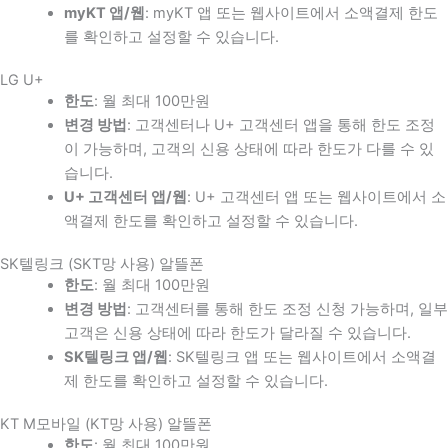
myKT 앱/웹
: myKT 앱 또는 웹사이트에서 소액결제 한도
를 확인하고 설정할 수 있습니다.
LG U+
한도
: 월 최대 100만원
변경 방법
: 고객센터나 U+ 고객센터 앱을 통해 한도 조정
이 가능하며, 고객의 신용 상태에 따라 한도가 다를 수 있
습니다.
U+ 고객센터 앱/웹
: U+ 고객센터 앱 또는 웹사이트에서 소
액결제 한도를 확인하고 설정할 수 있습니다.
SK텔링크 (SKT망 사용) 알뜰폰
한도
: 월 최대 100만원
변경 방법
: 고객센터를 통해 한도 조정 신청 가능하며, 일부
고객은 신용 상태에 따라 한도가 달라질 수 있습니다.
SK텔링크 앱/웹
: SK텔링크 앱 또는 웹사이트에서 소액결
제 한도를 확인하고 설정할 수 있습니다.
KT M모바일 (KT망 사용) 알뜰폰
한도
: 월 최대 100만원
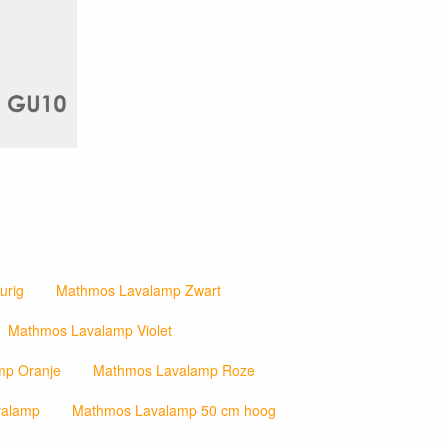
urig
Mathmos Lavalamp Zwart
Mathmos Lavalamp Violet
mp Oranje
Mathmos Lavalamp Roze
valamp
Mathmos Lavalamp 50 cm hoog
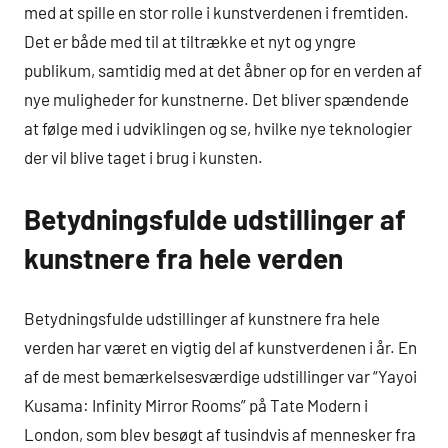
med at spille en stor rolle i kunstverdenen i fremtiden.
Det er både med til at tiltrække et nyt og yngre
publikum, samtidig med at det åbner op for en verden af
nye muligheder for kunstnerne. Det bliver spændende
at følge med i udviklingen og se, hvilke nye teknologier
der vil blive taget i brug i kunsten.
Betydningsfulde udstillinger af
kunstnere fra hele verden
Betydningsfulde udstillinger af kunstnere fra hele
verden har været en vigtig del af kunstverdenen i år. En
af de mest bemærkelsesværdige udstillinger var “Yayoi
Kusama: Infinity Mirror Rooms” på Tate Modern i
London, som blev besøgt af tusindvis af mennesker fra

^^^^^^^^^^^^^^^^

Written task:
Looking at the entries above, state how many lines contain "확인하고"; give the number alone.

Written solution:
3